▶ [Plain-text document sources]:
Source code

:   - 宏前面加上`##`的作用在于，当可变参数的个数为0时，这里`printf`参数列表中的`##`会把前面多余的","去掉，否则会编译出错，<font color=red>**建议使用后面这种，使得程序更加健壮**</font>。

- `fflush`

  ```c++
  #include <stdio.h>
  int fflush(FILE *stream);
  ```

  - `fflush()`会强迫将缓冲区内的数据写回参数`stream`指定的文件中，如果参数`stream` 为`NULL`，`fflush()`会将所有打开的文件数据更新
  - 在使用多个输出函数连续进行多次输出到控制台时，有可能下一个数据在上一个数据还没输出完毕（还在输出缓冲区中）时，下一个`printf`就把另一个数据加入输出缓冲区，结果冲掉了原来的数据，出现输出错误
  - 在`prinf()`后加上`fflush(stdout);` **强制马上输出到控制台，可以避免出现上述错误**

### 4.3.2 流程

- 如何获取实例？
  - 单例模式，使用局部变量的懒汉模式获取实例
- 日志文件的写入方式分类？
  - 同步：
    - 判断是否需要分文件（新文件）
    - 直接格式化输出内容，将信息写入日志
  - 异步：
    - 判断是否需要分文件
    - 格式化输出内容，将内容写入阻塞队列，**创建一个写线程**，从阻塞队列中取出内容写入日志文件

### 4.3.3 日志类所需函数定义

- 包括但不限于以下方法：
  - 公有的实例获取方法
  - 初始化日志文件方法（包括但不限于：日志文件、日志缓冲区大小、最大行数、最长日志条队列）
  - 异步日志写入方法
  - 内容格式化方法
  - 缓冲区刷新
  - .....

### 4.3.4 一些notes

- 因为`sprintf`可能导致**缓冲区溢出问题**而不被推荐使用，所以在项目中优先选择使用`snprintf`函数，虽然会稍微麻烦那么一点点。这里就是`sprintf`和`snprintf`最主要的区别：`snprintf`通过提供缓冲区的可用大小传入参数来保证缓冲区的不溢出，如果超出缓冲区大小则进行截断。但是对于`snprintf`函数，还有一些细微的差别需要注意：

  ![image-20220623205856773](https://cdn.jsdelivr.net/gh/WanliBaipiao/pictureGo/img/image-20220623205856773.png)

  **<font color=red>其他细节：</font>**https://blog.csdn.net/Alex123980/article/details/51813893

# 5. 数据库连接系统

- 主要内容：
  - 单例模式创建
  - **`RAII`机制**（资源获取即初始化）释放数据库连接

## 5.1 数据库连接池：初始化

▶ [Exercise description]:
Every line of the data above should be copied exactly.

▶ [Response area]:
Source code

:   - 宏前面加上`##`的作用在于，当可变参数的个数为0时，这里`printf`参数列表中的`##`会把前面多余的","去掉，否则会编译出错，<font color=red>**建议使用后面这种，使得程序更加健壮**</font>。

- `fflush`

  ```c++
  #include <stdio.h>
  int fflush(FILE *stream);
  ```

  - `fflush()`会强迫将缓冲区内的数据写回参数`stream`指定的文件中，如果参数`stream` 为`NULL`，`fflush()`会将所有打开的文件数据更新
  - 在使用多个输出函数连续进行多次输出到控制台时，有可能下一个数据在上一个数据还没输出完毕（还在输出缓冲区中）时，下一个`printf`就把另一个数据加入输出缓冲区，结果冲掉了原来的数据，出现输出错误
  - 在`prinf()`后加上`fflush(stdout);` **强制马上输出到控制台，可以避免出现上述错误**

### 4.3.2 流程

- 如何获取实例？
  - 单例模式，使用局部变量的懒汉模式获取实例
- 日志文件的写入方式分类？
  - 同步：
    - 判断是否需要分文件（新文件）
    - 直接格式化输出内容，将信息写入日志
  - 异步：
    - 判断是否需要分文件
    - 格式化输出内容，将内容写入阻塞队列，**创建一个写线程**，从阻塞队列中取出内容写入日志文件

### 4.3.3 日志类所需函数定义

- 包括但不限于以下方法：
  - 公有的实例获取方法
  - 初始化日志文件方法（包括但不限于：日志文件、日志缓冲区大小、最大行数、最长日志条队列）
  - 异步日志写入方法
  - 内容格式化方法
  - 缓冲区刷新
  - .....

### 4.3.4 一些notes

- 因为`sprintf`可能导致**缓冲区溢出问题**而不被推荐使用，所以在项目中优先选择使用`snprintf`函数，虽然会稍微麻烦那么一点点。这里就是`sprintf`和`snprintf`最主要的区别：`snprintf`通过提供缓冲区的可用大小传入参数来保证缓冲区的不溢出，如果超出缓冲区大小则进行截断。但是对于`snprintf`函数，还有一些细微的差别需要注意：

  ![image-20220623205856773](https://cdn.jsdelivr.net/gh/WanliBaipiao/pictureGo/img/image-20220623205856773.png)

  **<font color=red>其他细节：</font>**https://blog.csdn.net/Alex123980/article/details/51813893

# 5. 数据库连接系统

- 主要内容：
  - 单例模式创建
  - **`RAII`机制**（资源获取即初始化）释放数据库连接

## 5.1 数据库连接池：初始化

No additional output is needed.